Pouco a pouco, Shyamalan colocará à prova a sanidade física e mental de seus peões, que parecem mesmo não ter uma vida própria: alguns são como caricaturas (com honrosas exceções, a direção de elenco não é o forte do cineasta). Como de hábito em seu cinema, a câmera é um personagem à parte, fazendo a varredura dos ambientes, desnudando momentos de intimidade, girando em torno de pessoas que estão desnorteadas, construindo a atmosfera de suspense, sugerindo ou explicitando o horror.
Também como de hábito em seu cinema, pistas são espalhadas desde o início da trama — preste atenção, por exemplo, nos diálogos iniciais de Guy, Prisca, Maddox e Trent.
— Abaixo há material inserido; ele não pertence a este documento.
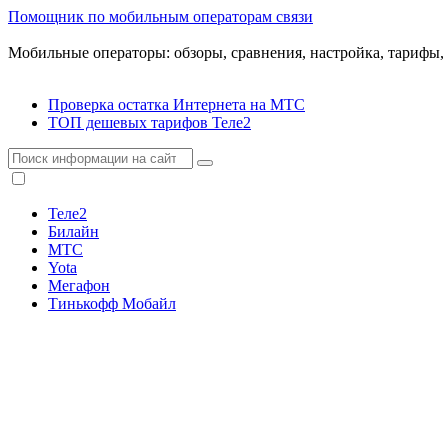
Помощник по мобильным операторам связи
Мобильные операторы: обзоры, сравнения, настройка, тарифы,
Проверка остатка Интернета на МТС
ТОП дешевых тарифов Теле2
Теле2
Билайн
МТС
Yota
Мегафон
Тинькофф Мобайл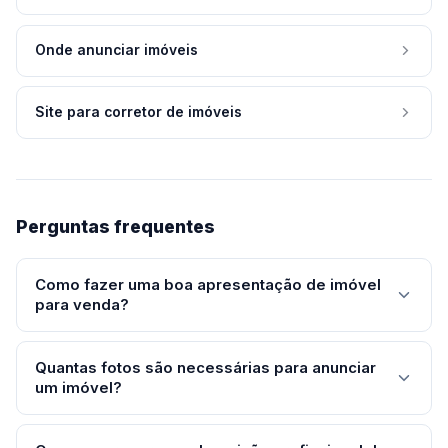
Onde anunciar imóveis
Site para corretor de imóveis
Perguntas frequentes
Como fazer uma boa apresentação de imóvel
para venda?
Uma boa apresentação de imóvel precisa de: (1) fotos
Quantas fotos são necessárias para anunciar
de qualidade em todos os cômodos, (2) descrição
um imóvel?
clara com metragem, número de cômodos e
diferenciais, (3) preço e condições de negociação
O mínimo recomendado é uma foto por cômodo: sala,
informados, (4) localização com mapa ou referência de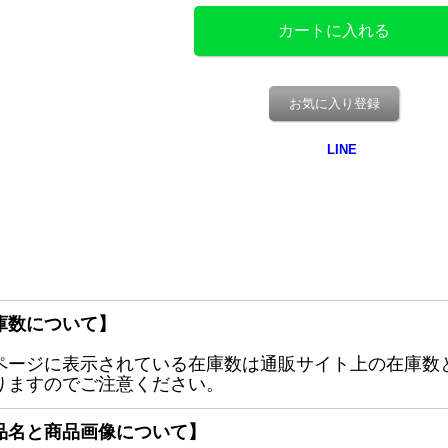
お気に入り登録
庫数について】
ページに表示されている在庫数は通販サイト上の在庫数
りますのでご注意ください。
品名と商品画像について】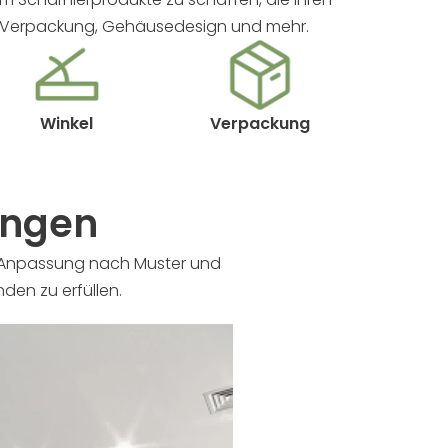
l, Verpackung, Gehäusedesign und mehr.
Winkel
Verpackung
ungen
ie Anpassung nach Muster und
den zu erfüllen.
É através de seus olhos que Tempo ganha ressonância nesta época de pandemia: a família está confinada (o distanciamento social, podemos dizer) naquela praia, onde a presença de outras pessoas (a aglomeração) é uma ameaça, enquanto seus filhos crescem em uma velocidade espantosa (a rotina das crianças foi bastante limitada pela covid-19, mas eles seguem ficando mais velhos a cada dia que passam dentro de casa); o tempo não para, a natureza (o vírus) é implacável, então cabe a nós aparar arestas, ligar o passado ao futuro, reagirmos com o que temos de melhor — mas é claro que alguns reagem com o que têm de pior.
E, como é de hábito no cinema de Shyamalan, a fixação pelos plot twists pode se revelar uma faca de dois gumes. Se por um lado dá margem para ambições mais, digamos, científicas de seu diretor, por outro corta o peso metafísico de seu filme. Diante das ondas de violência e do mar de explicações, Tempo acaba se mostrando como um castelo de areia: uma obra que exerce fascínio por seu engenho, mas que está fadada a ser efêmera.